Kolumnen

Johannas Fest: Grillen #me too#

Sich mit Freunden um eine heiße Feuerstelle zu versammeln und zuzusehen wie das gemeinsame Mahl entsteht, schafft community.

Mein Mann ist Musiker und Intendant eines kleinen, feinen Kammermusikfestivals. Diesem Umstand ist es zu verdanken, dass gefeierte Solistinnen und Solisten oft nicht nur zum Konzert auf die Bühne kommen, sondern auch zum gemeinsamen Essen in unser Haus im niederösterreichischen Mostviertel. Die Erfahrung, die wir dabei immer wieder machen: Je berühmter der Star, desto geringer bis gegen Null sind die Allüren. Der Tenor Michael Schade etwa, der uns am Tag, nachdem er mit Schuberts Liederzyklus „Die Winterreise“ Standing Ovations erntete, die Ehre gab, ist nur ein Beispiel.

Wir grillten Schulter und Keulen vom Milchlamm und schoben Rosmarinkartoffel ins Rohr. Der Deutsch-Kanadier legte alles an den Tag, was Eingeladene zu Lieblingsgästen macht: Es regnete Komplimente für Haus und Garten, der 54-Jährige brachte nebst Strahlelaune einen edlen Rebsaft mit, posierte nimmermüde für Fotos mit den weiteren Teilnehmern der Tafelrunde und agierte fachkundig hinter der Feuerstelle.

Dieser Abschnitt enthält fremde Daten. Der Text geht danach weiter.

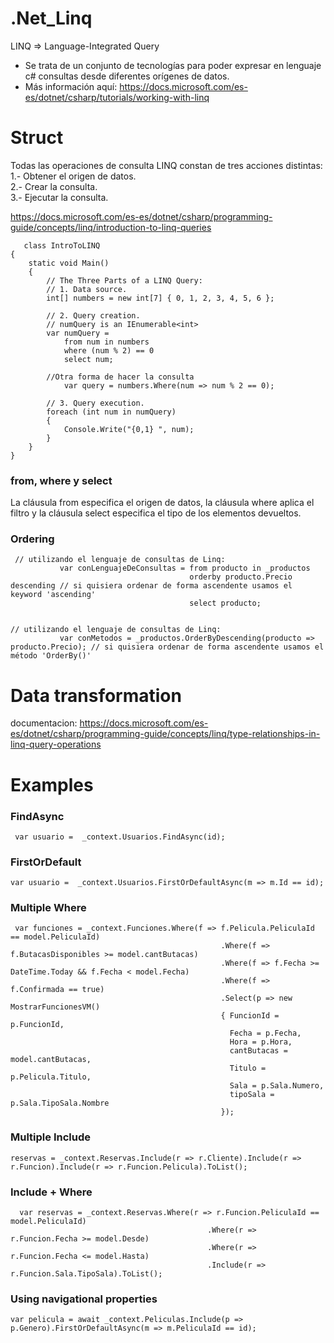 # .Net_Linq

LINQ => Language-Integrated Query
* Se trata de un conjunto de tecnologías para poder expresar en lenguaje c# consultas desde diferentes orígenes de datos.
* Más información aquí: https://docs.microsoft.com/es-es/dotnet/csharp/tutorials/working-with-linq

# Struct

Todas las operaciones de consulta LINQ constan de tres acciones distintas: <br>
1.- Obtener el origen de datos. <br>
2.- Crear la consulta. <br>
3.- Ejecutar la consulta. <br>

https://docs.microsoft.com/es-es/dotnet/csharp/programming-guide/concepts/linq/introduction-to-linq-queries

```
   class IntroToLINQ
{
    static void Main()
    {
        // The Three Parts of a LINQ Query:
        // 1. Data source.
        int[] numbers = new int[7] { 0, 1, 2, 3, 4, 5, 6 };

        // 2. Query creation.
        // numQuery is an IEnumerable<int>
        var numQuery =
            from num in numbers
            where (num % 2) == 0
            select num;     
            
        //Otra forma de hacer la consulta
            var query = numbers.Where(num => num % 2 == 0);    
         
        // 3. Query execution.
        foreach (int num in numQuery)
        {
            Console.Write("{0,1} ", num);
        }
    }
}
```


### from, where y select 

La cláusula from especifica el origen de datos, la cláusula where aplica el filtro y la cláusula select especifica el tipo de los elementos devueltos. 


 
 ### Ordering
 
 ```
  // utilizando el lenguaje de consultas de Linq:
            var conLenguajeDeConsultas = from producto in _productos
                                         orderby producto.Precio descending // si quisiera ordenar de forma ascendente usamos el keyword 'ascending'
                                         select producto;

            
// utilizando el lenguaje de consultas de Linq:
            var conMetodos = _productos.OrderByDescending(producto => producto.Precio); // si quisiera ordenar de forma ascendente usamos el método 'OrderBy()'
```
 
# Data transformation

documentacion: https://docs.microsoft.com/es-es/dotnet/csharp/programming-guide/concepts/linq/type-relationships-in-linq-query-operations

# Examples 

### FindAsync

```
 var usuario =  _context.Usuarios.FindAsync(id);

```


### FirstOrDefault

```
var usuario =  _context.Usuarios.FirstOrDefaultAsync(m => m.Id == id);
```

### Multiple Where

```
 var funciones = _context.Funciones.Where(f => f.Pelicula.PeliculaId == model.PeliculaId)
                                               .Where(f => f.ButacasDisponibles >= model.cantButacas)
                                               .Where(f => f.Fecha >= DateTime.Today && f.Fecha < model.Fecha)
                                               .Where(f => f.Confirmada == true)
                                               .Select(p => new MostrarFuncionesVM() 
                                               { FuncionId = p.FuncionId,
                                                 Fecha = p.Fecha, 
                                                 Hora = p.Hora, 
                                                 cantButacas = model.cantButacas, 
                                                 Titulo = p.Pelicula.Titulo,
                                                 Sala = p.Sala.Numero, 
                                                 tipoSala = p.Sala.TipoSala.Nombre 
                                               });
```

### Multiple Include

```
reservas = _context.Reservas.Include(r => r.Cliente).Include(r => r.Funcion).Include(r => r.Funcion.Pelicula).ToList();
```
### Include + Where

```
  var reservas = _context.Reservas.Where(r => r.Funcion.PeliculaId == model.PeliculaId)
                                            .Where(r => r.Funcion.Fecha >= model.Desde)
                                            .Where(r => r.Funcion.Fecha <= model.Hasta)
                                            .Include(r => r.Funcion.Sala.TipoSala).ToList();
```


### Using navigational properties

```
var pelicula = await _context.Peliculas.Include(p => p.Genero).FirstOrDefaultAsync(m => m.PeliculaId == id);
```

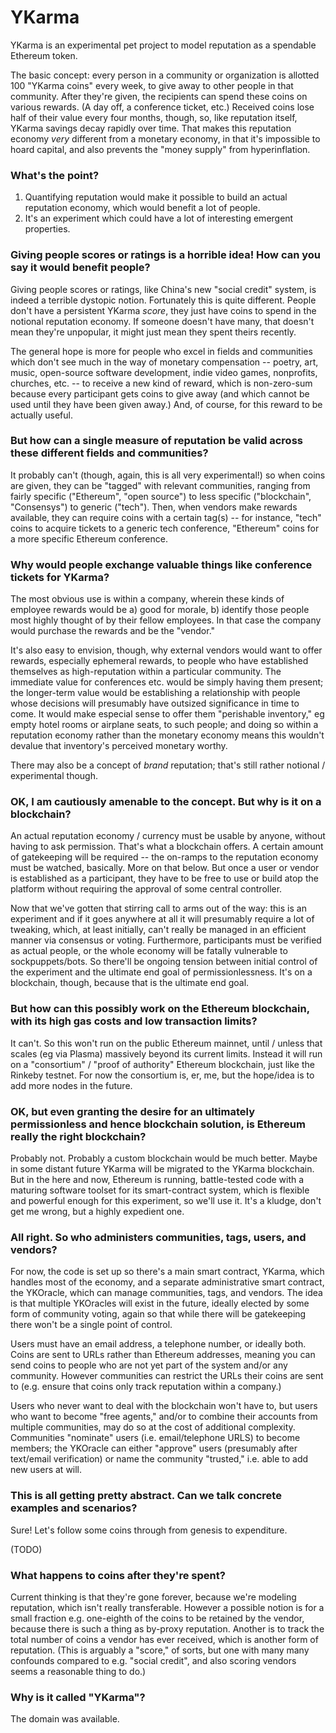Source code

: YKarma
======

YKarma is an experimental pet project to model reputation as a spendable Ethereum token.

The basic concept: every person in a community or organization is allotted 100 "YKarma coins" every week, to give away to other people in that
community. After they're given, the recipients can spend these coins on various rewards. (A day off, a conference ticket, etc.) Received coins
lose half of their value every four months, though, so, like reputation itself, YKarma savings decay rapidly over time. That makes this reputation
economy *very* different from a monetary economy, in that it's impossible to hoard capital, and also prevents the "money supply" from hyperinflation.

### What's the point?

1. Quantifying reputation would make it possible to build an actual reputation economy, which would benefit a lot of people.
2. It's an experiment which could have a lot of interesting emergent properties.

### Giving people scores or ratings is a horrible idea! How can you say it would benefit people?

Giving people scores or ratings, like China's new "social credit" system, is indeed a terrible dystopic notion. Fortunately this is quite different.
People don't have a persistent YKarma *score*, they just have coins to spend in the notional reputation economy. If someone doesn't have many, that
doesn't mean they're unpopular, it might just mean they spent theirs recently.

The general hope is more for people who excel in fields and communities which don't see much in the way of monetary compensation -- poetry, art, music,
open-source software development, indie video games, nonprofits, churches, etc. -- to receive a new kind of reward, which is non-zero-sum because every
participant gets coins to give away (and which cannot be used until they have been given away.) And, of course, for this reward to be actually useful.

### But how can a single measure of reputation be valid across these different fields and communities?

It probably can't (though, again, this is all very experimental!) so when coins are given, they can be "tagged" with relevant communities, ranging from
fairly specific ("Ethereum", "open source") to less specific ("blockchain", "Consensys") to generic ("tech"). Then, when vendors make rewards available, they
can require coins with a certain tag(s) -- for instance, "tech" coins to acquire tickets to a generic tech conference, "Ethereum" coins for a more
specific Ethereum conference.

### Why would people exchange valuable things like conference tickets for YKarma?

The most obvious use is within a company, wherein these kinds of employee rewards would be a) good for morale, b) identify those people most highly
thought of by their fellow employees. In that case the company would purchase the rewards and be the "vendor."

It's also easy to envision, though, why external vendors would want to offer rewards, especially ephemeral rewards, to people who have established
themselves as high-reputation within a particular community. The immediate value for conferences etc. would be simply having them present; the
longer-term value would be establishing a relationship with people whose decisions will presumably have outsized significance in time to come. It
would make especial sense to offer them "perishable inventory," eg empty hotel rooms or airplane seats, to such people; and doing so within a
reputation economy rather than the monetary economy means this wouldn't devalue that inventory's perceived monetary worthy.

There may also be a concept of *brand* reputation; that's still rather notional / experimental though.

### OK, I am cautiously amenable to the concept. But why is it on a blockchain?

An actual reputation economy / currency must be usable by anyone, without having to ask permission. That's what a blockchain offers. A certain amount
of gatekeeping will be required -- the on-ramps to the reputation economy must be watched, basically. More on that below. But once a user or vendor
is established as a participant, they have to be free to use or build atop the platform without requiring the approval of some central controller.

Now that we've gotten that stirring call to arms out of the way: this is an experiment and if it goes anywhere at all it will presumably require a lot
of tweaking, which, at least initially, can't really be managed in an efficient manner via consensus or voting. Furthermore, participants must be
verified as actual people, or the whole economy will be fatally vulnerable to sockpuppets/bots. So there'll be ongoing tension between initial control
of the experiment and the ultimate end goal of permissionlessness. It's on a blockchain, though, because that is the ultimate end goal.

### But how can this possibly work on the Ethereum blockchain, with its high gas costs and low transaction limits?

It can't. So this won't run on the public Ethereum mainnet, until / unless that scales (eg via Plasma) massively beyond its current limits.
Instead it will run on a "consortium" / "proof of authority" Ethereum blockchain, just like the Rinkeby testnet. For now the consortium is, er, me,
but the hope/idea is to add more nodes in the future.

### OK, but even granting the desire for an ultimately permissionless and hence blockchain solution, is Ethereum really the right blockchain?

Probably not. Probably a custom blockchain would be much better. Maybe in some distant future YKarma will be migrated to the YKarma blockchain.
But in the here and now, Ethereum is running, battle-tested code with a maturing software toolset for its smart-contract system, which is flexible
and powerful enough for this experiment, so we'll use it. It's a kludge, don't get me wrong, but a highly expedient one.

### All right. So who administers communities, tags, users, and vendors?

For now, the code is set up so there's a main smart contract, YKarma, which handles most of the economy, and a separate administrative smart contract,
the YKOracle, which can manage communities, tags, and vendors. The idea is that multiple YKOracles will exist in the future, ideally elected by
some form of community voting, again so that while there will be gatekeeping there won't be a single point of control.

Users must have an email address, a telephone number, or ideally both. Coins are sent to URLs rather than Ethereum addresses, meaning you can send
coins to people who are not yet part of the system and/or any community. However communities can restrict the URLs their coins are sent to (e.g.
ensure that coins only track reputation within a company.)

Users who never want to deal with the blockchain won't have to, but users who want to become "free agents," and/or to combine their accounts from
multiple communities, may do so at the cost of additional complexity. Communities "nominate" users (i.e. email/telephone URLS) to become members;
the YKOracle can either "approve" users (presumably after text/email verification) or name the community "trusted," i.e. able to add new users at will.

### This is all getting pretty abstract. Can we talk concrete examples and scenarios?

Sure! Let's follow some coins through from genesis to expenditure.

(TODO)

### What happens to coins after they're spent?

Current thinking is that they're gone forever, because we're modeling reputation, which isn't really transferable. However a possible notion is for
a small fraction e.g. one-eighth of the coins to be retained by the vendor, because there is such a thing as by-proxy reputation. Another is to track
the total number of coins a vendor has ever received, which is another form of reputation. (This is arguably a "score," of sorts, but one with many
many confounds compared to e.g. "social credit", and also scoring vendors seems a reasonable thing to do.)

### Why is it called "YKarma"?

The domain was available.
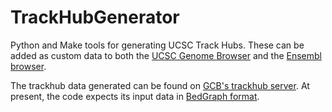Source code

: # TrackHubGenerator
Python and Make tools for generating UCSC Track Hubs. These can be added as custom data to both the [UCSC Genome Browser] and the [Ensembl browser].

The trackhub data generated can be found on [GCB's trackhub server]. At present, the code expects its input data in [BedGraph format].

[UCSC Genome Browser]: http://genome.ucsc.edu/cgi-bin/hgHubConnect
[Ensembl browser]: http://www.ensembl.org/
[GCB's trackhub server]: http://trackhub.genome.duke.edu/tf-dna-binding-predictions/
[BedGraph format]: https://genome.ucsc.edu/goldenpath/help/bedgraph.html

Apropos Feuerstelle: Neben der Liebe zur Musik und einer der barock/hedonistischen Lebensfreude geschuldeten stattlichen Figur, haben mein Mann und Michael Schade noch eins gemeinsam: ein Faible für Gasgriller.

Unter meinen ebenso laut wie vergeblich vorgetragenen Protesten hielt vergangenes Jahr das neue Lieblingsgadget meines Göttergatten Einzug in unseren Garten: ein skandinavisches Designerstück, das den archaischen Holzkohlegrill verdrängte und unverschämt viel Platz von unserer kleinen Terrasse in Anspruch nimmt.

Michael Schade wiederum hat sich vergangenes Jahr mit einem Gasgriller, der den Namen eines selbst ernannten französischen Kaisers trägt, einen lang gehegten Traum erfüllt. Dieses eindrucksvolle Gerät mit fünf bunt leuchtenden Schaltknöpfen durften wir ein paar Wochen später im Zuge einer Gegeneinladung auf seiner Terrasse in Wien bewundern. Unter tatkräftiger Mithilfe von Ehefrau Deanne McKee und deren aus Kanada mit eindrucksvollen Tomahawk-Steaks angereistem Bruder, genossen wir hier eine Grillade der Sonderklasse.

Bedrohte Männerdomäne

Spielerisch wie auf der Bühne bezog Schade Position hinter seinem Grillgerät und begann mit Expertenmiene das Gaswerk.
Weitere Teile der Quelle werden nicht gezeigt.